Tech Data's UK boss has laid out the distribution heavyweight's net zero strategy, and wants to kickstart dialogue on who is responsible for carbon as IT products travel through the supply chain.
Talking to CRN, Dave Watts claimed Tech Data's UK & Ireland operations were "behind the curve" on carbon reduction but are "catching up" after completing an audit of its emissions and appointing an environmental director.
Moving its Basingstoke HQ to a more energy-efficient building and introducing an EV salary sacrifice scheme for employees are among the carbon-cutting actions it is about to take, Watts revealed.
US parent TD Synnex recently pledged to achieve net zero greenhouse gas emissions across its global operations by 2045 under the Science-Based Target initiative (SBTi) - regarded by many as a gold standard of environmental target setting and measurement.
But Tech Data's UK & Ireland arm will beat that target by a "long way", Watts promised.
"We were a little behind the curve for a company that has the values and impact that we have," he admitted.
"We've caught up a lot. We partnered early on with a company called Arete Zero Carbon to fast track our assessment of our carbon footprint, which was completed a few months ago. And at the same time we hired Kevin Wragg, who's our environmental director. Getting that expertise from a consultancy, and from an internal person focused on our assessment, has made a really difference. We have a complete grip on our carbon footprint now, from which we have started developing our sustainability plans," he explained.
"[SBTi] is an assessment you can't greenwash your way through," he added.
Chineham in your hands
With an Energy Performance Certificate rating of ‘B' and BREEAM score of ‘Very good', Tech Data's new Basingstoke office in Chineham Park is more eco-friendly than its current site. It boasts around a dozen EV chargers, with plans to have 20, Watts said, adding that its Bracknell office is also being refitted to make it more energy efficient.
But Watts admitted that Tech Data's biggest challenge will be curbing the indirect emissions generated by its courier partners, who still largely use diesel vehicles to move kit around on its behalf.
The challenge is to not only pressurise couriers to electrify their fleets, but also to move away from the traditional "linear" distribution model that sees IT hardware typically travel through vendors, distributors and resellers before reaching the end user, Watts argued.
"If we line all our activity up in the right places, we should be able to cut out a couple of bits of journey there," he said.
"This is me just wondering out loud, but it may be that there has to be a charge for next-day delivery, because currently next-day delivery from distribution to reseller is standard - so it's not very efficient."
It is key for the channel to start "talking together", not only about how to make the supply chain more efficient, but also to agree on who is responsible for carbon emissions as kit travels through the supply chain, according to Watts.

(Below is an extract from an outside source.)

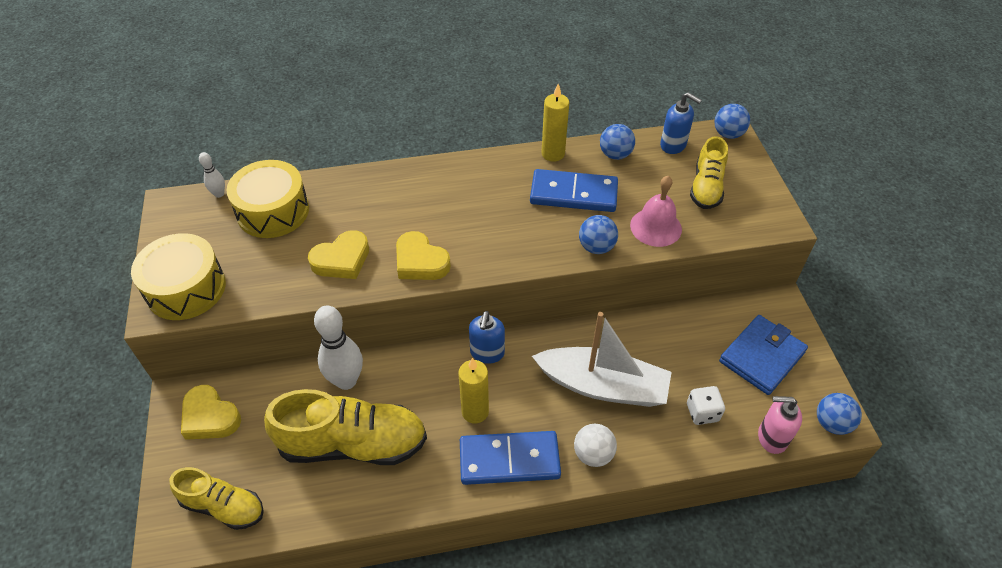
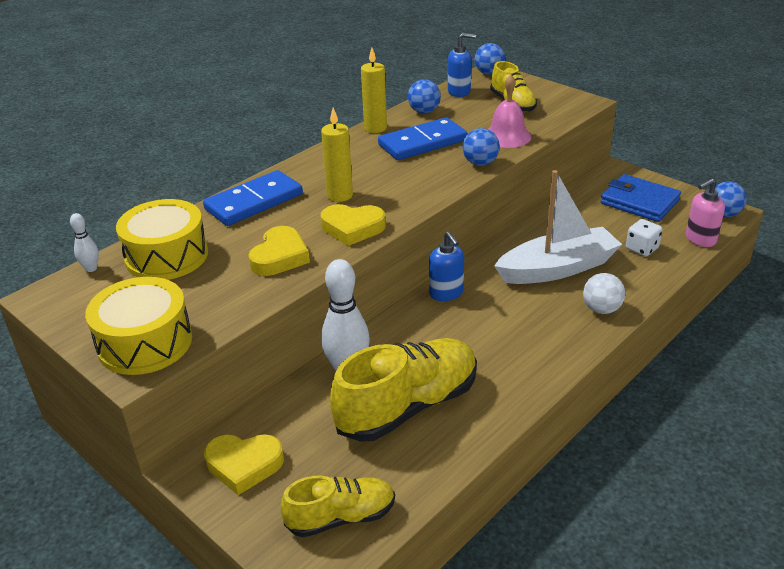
camera: 35 degrees left, 15 degrees down
yellow candle [458,358,489,424] -> yellow candle moved to [321,107,353,202]
blue domino [460,431,561,485] -> blue domino moved to [203,170,303,226]
blue wallet [719,315,808,395] -> blue wallet turned 60 degrees counterclockwise [601,174,681,222]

"Who is responsible for the carbon as it goes through the delivery process and then through its lifecycle is a matter for discussion," he said. "There's common agreement on some things, but other things need to be clarified. Is there any way of uniting the channel around a certain set of standards and guidance that we could start driving as a community? I'm having conversations with partners about this, and you may see something come out of that."
The last 12 months has seen the UK's two largest IT solutions providers - Softcat and Computacenter - both set 2040 net zero supply chain goals, with the former labelling it a "monumental challenge". The duo are also both working with SBTi as they hone their plans (an overview of what 25 of the UK's top IT solutions providers are doing to tackle emissions can be viewed here).

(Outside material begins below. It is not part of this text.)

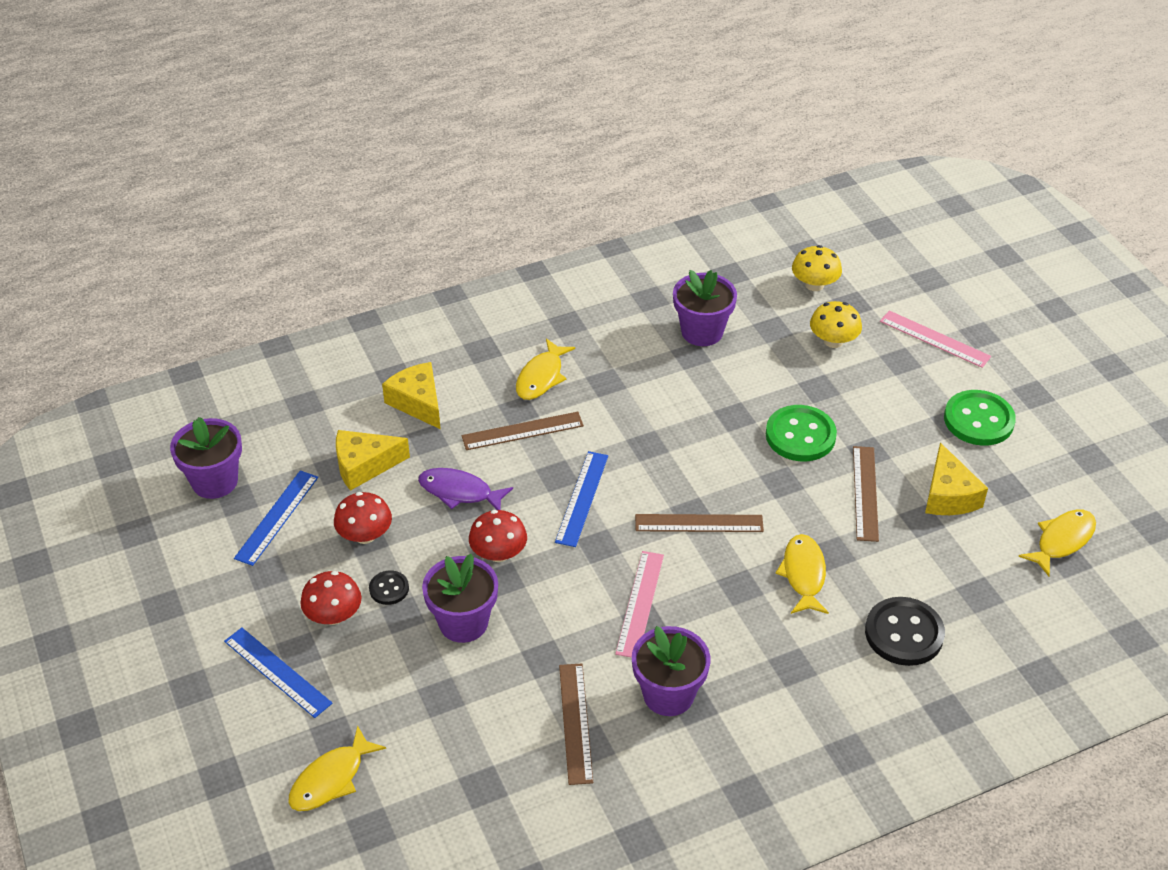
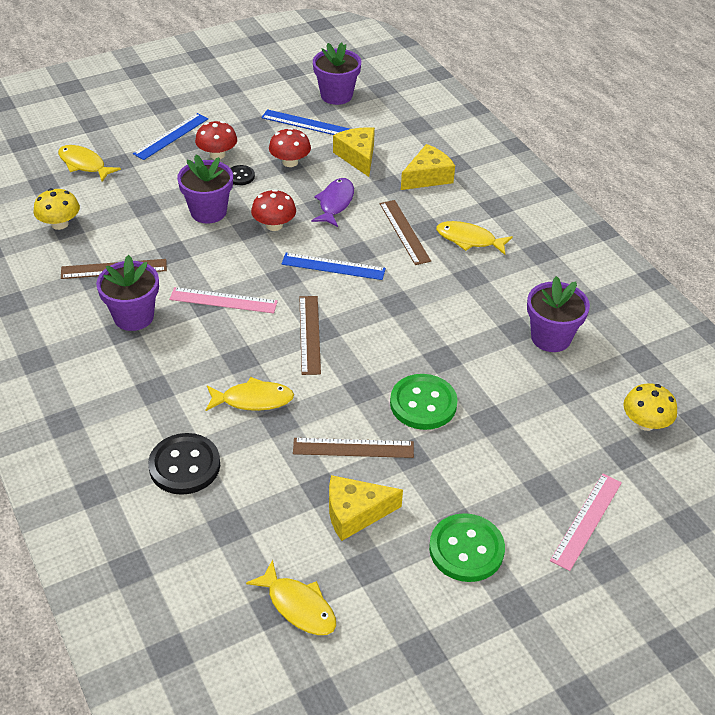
camera: 85 degrees right, 0 degrees up
yellow mushroom [810,301,862,348] -> yellow mushroom moved to [34,188,80,230]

But Watts said he believed a "flywheel effect" could help the industry achieve breakthrough change quicker than currently anticipated.
"Everyone's doing a really good job of putting a goal in place and it's really important to have goals and aspirations. I wouldn't be surprised if a lot of these larger partners - and us - beat the aspirations by quite a lot because we're publishing those aims at a point where we're all in a lot of discovery. We're getting this flywheel effect of these partnerships and everybody needing to make a difference - particularly in the UK due to the quite aggressive government aims of terms of net zero carbon," he said.